The CFPB has issued a series of filings seeking to reinstate multiple long-standing regulatory information-collection requirements, a move that preserved several compliance obligations that directly affect credit unions. The requests, scheduled to be published Dec. 9 in the Federal Register, would renew Office of Management and Budget approvals for five separate rules governing privacy disclosures, mortgage-advertising standards, land-sales fraud protections, uninsured-depository notices and consumer-reporting safeguards for human-trafficking survivors.
For credit unions, the most widely felt requirement is the Gramm-Leach-Bliley Act privacy rule (Regulation P), which mandates initial and annual privacy notices and opt-out disclosures for data sharing with third parties. The CFPB estimated more than 462,000 institutions fall under the rule, including nearly all credit unions, with a combined compliance burden exceeding 300,000 hours annually.
The Bureau is also moving to reinstate Regulation N, which requires lenders to retain mortgage-advertising materials for 24 months and avoid misleading claims about rates or loan terms. Credit unions offering mortgage products must continue maintaining documentation to demonstrate compliance in the event of supervisory review.
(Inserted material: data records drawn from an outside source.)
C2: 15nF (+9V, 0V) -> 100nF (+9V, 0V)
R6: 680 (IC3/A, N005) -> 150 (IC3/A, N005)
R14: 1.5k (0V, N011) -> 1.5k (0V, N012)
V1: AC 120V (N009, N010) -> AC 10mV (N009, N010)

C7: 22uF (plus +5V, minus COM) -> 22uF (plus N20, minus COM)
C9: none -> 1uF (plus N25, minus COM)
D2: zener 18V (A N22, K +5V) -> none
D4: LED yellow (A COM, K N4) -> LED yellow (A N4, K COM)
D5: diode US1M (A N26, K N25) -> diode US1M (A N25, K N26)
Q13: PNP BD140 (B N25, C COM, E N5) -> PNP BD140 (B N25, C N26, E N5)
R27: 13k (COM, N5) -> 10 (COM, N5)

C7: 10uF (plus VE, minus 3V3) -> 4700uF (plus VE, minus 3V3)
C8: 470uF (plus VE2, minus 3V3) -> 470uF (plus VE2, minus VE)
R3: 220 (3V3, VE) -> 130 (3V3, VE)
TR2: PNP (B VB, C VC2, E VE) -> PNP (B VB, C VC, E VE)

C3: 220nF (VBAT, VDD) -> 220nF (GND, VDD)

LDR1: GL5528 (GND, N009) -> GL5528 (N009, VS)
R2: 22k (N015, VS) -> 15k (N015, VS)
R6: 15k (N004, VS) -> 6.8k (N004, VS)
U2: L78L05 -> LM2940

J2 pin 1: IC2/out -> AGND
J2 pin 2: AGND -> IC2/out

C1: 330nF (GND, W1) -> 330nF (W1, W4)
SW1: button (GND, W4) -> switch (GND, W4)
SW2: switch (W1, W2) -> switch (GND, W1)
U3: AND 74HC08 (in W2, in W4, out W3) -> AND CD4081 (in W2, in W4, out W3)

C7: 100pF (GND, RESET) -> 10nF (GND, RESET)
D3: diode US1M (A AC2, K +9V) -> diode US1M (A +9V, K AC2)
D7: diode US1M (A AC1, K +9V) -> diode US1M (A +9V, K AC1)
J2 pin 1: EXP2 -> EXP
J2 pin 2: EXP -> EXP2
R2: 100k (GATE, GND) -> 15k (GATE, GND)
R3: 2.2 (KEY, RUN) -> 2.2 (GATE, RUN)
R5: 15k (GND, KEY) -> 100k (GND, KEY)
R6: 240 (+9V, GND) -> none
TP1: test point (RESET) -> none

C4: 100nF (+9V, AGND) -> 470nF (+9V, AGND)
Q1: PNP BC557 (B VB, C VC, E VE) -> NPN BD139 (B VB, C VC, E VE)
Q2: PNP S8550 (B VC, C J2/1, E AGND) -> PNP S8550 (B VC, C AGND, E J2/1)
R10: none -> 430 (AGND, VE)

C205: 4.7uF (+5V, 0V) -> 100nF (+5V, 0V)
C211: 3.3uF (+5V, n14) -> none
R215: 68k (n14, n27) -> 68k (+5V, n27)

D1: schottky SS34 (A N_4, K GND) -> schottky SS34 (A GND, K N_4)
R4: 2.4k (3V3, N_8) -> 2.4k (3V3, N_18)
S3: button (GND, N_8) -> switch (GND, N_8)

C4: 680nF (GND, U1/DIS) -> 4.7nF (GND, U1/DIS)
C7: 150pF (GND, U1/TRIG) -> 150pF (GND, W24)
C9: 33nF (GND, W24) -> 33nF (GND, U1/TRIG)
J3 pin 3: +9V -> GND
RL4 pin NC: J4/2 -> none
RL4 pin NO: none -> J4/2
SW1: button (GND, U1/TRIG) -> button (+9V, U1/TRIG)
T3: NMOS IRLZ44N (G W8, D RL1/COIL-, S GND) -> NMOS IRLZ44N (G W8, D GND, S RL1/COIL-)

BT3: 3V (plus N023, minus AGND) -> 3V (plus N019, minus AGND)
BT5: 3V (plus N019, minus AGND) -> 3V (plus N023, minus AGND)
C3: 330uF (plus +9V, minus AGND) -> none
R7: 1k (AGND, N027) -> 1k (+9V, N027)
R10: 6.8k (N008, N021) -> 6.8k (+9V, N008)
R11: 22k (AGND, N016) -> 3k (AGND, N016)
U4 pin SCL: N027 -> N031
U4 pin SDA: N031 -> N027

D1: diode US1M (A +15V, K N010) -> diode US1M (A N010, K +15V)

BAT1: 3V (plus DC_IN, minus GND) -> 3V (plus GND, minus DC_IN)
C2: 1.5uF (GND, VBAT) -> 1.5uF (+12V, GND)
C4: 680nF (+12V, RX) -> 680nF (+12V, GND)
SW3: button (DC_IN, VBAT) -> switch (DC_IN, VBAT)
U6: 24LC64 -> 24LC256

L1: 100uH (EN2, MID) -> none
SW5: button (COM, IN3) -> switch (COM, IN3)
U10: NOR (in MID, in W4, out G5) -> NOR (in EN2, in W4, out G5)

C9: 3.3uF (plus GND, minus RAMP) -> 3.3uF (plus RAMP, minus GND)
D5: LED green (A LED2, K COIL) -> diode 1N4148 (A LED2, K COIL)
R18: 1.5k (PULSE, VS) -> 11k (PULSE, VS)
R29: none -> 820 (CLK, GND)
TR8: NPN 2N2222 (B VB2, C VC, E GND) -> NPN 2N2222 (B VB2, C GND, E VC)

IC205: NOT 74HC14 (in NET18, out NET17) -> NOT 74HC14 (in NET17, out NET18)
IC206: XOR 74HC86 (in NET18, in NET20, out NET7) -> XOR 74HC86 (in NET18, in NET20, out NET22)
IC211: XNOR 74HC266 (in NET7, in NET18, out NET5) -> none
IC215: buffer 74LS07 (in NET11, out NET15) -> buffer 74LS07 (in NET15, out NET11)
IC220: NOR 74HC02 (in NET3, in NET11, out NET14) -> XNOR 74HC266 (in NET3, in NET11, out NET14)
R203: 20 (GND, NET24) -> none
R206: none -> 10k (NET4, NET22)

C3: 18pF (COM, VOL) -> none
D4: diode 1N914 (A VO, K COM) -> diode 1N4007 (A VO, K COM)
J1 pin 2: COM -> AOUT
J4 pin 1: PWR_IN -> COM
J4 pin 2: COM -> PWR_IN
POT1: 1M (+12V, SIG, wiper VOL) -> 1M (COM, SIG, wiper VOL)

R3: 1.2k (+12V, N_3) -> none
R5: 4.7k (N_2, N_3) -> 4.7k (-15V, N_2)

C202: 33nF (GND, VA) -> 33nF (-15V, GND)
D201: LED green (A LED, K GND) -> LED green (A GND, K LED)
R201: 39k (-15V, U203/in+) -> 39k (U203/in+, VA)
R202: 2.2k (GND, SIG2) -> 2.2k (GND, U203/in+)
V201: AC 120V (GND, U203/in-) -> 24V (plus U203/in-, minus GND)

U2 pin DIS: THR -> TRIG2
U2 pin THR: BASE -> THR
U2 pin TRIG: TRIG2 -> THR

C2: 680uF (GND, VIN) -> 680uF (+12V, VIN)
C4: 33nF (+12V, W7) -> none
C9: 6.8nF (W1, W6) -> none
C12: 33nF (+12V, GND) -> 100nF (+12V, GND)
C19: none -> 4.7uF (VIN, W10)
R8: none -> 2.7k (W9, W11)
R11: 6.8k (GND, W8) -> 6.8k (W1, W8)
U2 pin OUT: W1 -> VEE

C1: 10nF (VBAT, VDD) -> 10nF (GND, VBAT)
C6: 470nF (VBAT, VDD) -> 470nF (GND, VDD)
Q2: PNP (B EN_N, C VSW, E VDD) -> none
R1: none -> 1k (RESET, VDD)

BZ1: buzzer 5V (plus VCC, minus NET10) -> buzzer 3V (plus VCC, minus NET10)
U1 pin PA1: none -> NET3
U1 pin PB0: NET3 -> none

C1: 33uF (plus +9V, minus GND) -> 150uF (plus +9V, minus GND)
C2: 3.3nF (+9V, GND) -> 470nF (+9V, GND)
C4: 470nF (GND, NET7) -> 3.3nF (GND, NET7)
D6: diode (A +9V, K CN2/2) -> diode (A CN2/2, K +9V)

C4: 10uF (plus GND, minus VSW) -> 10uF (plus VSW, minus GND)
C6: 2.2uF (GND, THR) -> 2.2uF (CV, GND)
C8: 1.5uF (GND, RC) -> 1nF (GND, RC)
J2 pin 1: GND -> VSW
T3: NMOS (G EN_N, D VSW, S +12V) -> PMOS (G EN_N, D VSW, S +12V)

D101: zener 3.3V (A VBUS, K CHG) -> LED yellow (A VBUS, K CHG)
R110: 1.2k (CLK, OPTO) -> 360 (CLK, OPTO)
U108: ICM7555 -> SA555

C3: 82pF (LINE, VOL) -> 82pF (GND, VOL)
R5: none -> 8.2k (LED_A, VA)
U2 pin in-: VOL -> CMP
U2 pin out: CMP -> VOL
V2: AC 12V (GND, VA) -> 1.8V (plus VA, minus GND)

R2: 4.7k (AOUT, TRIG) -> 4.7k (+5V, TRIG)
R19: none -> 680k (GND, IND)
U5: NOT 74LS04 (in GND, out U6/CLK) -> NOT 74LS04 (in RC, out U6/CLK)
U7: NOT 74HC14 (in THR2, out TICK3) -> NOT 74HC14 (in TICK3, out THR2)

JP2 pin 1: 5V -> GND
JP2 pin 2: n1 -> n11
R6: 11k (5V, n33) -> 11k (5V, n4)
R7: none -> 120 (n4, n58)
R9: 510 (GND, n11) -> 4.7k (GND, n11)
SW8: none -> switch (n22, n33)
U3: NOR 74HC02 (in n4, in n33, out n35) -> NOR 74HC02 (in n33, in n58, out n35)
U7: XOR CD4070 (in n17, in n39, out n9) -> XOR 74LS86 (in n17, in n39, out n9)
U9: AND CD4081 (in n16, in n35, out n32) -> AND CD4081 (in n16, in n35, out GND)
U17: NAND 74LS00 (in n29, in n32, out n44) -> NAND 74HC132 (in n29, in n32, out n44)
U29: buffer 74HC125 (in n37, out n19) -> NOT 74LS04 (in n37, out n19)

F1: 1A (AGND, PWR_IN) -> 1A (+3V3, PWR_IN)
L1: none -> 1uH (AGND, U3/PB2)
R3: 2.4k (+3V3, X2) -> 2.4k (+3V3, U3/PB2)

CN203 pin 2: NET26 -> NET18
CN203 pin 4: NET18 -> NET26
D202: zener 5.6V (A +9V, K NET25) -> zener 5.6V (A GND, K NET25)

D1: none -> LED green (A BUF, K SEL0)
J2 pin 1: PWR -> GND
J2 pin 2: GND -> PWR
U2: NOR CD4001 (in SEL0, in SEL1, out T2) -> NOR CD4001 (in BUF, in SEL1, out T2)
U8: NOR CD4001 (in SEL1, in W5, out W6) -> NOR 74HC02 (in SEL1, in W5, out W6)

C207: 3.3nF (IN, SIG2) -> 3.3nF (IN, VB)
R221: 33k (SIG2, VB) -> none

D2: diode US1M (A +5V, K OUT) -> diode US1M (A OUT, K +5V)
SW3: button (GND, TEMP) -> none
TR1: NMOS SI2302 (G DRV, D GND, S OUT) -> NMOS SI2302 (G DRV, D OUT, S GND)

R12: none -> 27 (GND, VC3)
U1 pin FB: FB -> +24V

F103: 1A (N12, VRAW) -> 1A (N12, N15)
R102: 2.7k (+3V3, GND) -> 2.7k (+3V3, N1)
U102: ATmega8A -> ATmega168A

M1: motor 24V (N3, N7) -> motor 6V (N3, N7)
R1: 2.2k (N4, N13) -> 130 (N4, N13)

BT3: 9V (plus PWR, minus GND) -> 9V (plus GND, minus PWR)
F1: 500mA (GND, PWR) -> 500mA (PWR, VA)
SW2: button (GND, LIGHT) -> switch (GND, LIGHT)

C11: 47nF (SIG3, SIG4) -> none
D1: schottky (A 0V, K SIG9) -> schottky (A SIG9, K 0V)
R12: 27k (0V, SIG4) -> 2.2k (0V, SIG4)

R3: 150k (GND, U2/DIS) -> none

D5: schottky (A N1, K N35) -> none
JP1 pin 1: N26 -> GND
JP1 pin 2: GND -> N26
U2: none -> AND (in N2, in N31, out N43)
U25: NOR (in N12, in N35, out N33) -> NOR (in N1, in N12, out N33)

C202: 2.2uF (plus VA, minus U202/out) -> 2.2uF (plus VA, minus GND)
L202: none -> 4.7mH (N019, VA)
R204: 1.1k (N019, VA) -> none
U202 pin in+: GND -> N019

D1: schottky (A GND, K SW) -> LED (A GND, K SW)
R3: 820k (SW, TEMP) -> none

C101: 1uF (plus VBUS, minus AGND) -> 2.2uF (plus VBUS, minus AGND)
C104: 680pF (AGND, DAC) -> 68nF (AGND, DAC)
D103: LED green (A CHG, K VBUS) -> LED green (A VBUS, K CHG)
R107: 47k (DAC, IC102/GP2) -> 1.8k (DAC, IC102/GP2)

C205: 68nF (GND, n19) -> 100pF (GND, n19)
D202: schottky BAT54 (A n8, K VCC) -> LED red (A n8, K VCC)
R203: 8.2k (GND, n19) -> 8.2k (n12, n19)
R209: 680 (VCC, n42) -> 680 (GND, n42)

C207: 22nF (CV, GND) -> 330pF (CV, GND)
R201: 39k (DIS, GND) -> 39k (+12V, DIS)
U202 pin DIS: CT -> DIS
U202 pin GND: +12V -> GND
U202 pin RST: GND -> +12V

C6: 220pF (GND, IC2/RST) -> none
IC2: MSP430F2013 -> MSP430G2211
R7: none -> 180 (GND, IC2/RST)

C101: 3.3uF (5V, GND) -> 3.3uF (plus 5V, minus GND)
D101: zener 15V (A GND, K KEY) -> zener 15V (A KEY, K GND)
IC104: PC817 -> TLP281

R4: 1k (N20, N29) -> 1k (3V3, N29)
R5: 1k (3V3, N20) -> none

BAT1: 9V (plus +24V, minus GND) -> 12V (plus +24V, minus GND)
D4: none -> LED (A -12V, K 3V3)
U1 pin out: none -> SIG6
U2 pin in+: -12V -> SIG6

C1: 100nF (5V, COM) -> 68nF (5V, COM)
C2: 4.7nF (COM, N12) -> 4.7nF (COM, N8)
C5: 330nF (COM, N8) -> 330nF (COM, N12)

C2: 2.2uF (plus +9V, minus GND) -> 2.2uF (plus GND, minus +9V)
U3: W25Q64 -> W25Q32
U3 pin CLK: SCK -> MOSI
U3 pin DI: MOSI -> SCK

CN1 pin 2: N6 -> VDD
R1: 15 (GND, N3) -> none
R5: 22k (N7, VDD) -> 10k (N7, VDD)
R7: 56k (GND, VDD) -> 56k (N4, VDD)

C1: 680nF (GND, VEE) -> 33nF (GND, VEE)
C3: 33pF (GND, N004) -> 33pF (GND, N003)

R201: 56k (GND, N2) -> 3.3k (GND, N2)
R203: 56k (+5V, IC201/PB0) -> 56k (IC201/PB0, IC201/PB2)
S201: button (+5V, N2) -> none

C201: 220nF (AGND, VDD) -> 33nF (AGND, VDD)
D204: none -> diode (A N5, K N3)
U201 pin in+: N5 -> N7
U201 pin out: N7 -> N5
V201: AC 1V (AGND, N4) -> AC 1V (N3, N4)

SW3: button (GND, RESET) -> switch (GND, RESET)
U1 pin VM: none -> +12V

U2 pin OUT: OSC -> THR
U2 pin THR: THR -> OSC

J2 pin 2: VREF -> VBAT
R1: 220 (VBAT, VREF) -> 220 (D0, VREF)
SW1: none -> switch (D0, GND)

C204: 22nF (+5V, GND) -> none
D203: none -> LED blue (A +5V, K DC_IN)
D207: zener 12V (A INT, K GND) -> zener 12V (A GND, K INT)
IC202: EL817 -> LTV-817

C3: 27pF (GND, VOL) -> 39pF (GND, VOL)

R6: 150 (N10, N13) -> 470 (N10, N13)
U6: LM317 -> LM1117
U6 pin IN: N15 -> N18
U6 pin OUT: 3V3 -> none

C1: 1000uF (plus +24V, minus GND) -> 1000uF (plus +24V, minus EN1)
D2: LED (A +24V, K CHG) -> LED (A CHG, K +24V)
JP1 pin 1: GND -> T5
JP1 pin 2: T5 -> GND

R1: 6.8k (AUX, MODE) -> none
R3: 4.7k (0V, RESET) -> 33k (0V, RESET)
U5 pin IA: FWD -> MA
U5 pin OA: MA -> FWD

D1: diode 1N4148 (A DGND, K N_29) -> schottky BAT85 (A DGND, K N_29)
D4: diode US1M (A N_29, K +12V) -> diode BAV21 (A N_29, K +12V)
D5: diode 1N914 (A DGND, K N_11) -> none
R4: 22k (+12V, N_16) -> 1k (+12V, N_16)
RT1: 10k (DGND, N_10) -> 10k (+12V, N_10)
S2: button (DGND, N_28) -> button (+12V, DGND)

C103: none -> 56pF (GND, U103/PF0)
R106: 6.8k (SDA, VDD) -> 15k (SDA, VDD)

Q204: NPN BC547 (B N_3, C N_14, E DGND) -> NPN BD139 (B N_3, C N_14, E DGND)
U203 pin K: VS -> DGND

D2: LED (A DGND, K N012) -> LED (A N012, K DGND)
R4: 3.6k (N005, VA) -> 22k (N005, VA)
Another reinstatement affects credit unions that accept deposits without federal insurance, a limited but notable subset of military-affiliated and private-share insurers. Regulation I requires these institutions to disclose clearly that accounts are not federally insured, obtain written acknowledgments from members, and display required notices in marketing and account materials.
While most credit unions are not involved in large-scale land-development schemes, the Interstate Land Sales Act reinstatement reaffirmed existing requirements for any credit-union-owned CUSO engaged in real-estate development.
The largest burden estimate, more than 6.2 million hours, came from reinstating Regulation V protections for human-trafficking survivors, which require furnishers and credit unions that report data to credit bureaus to properly flag and block adverse information tied to trafficking.
The filings collectively signaled that, despite broader uncertainty about the CFPB’s future, the Bureau is working to preserve foundational consumer-protection requirements that credit unions must continue to follow.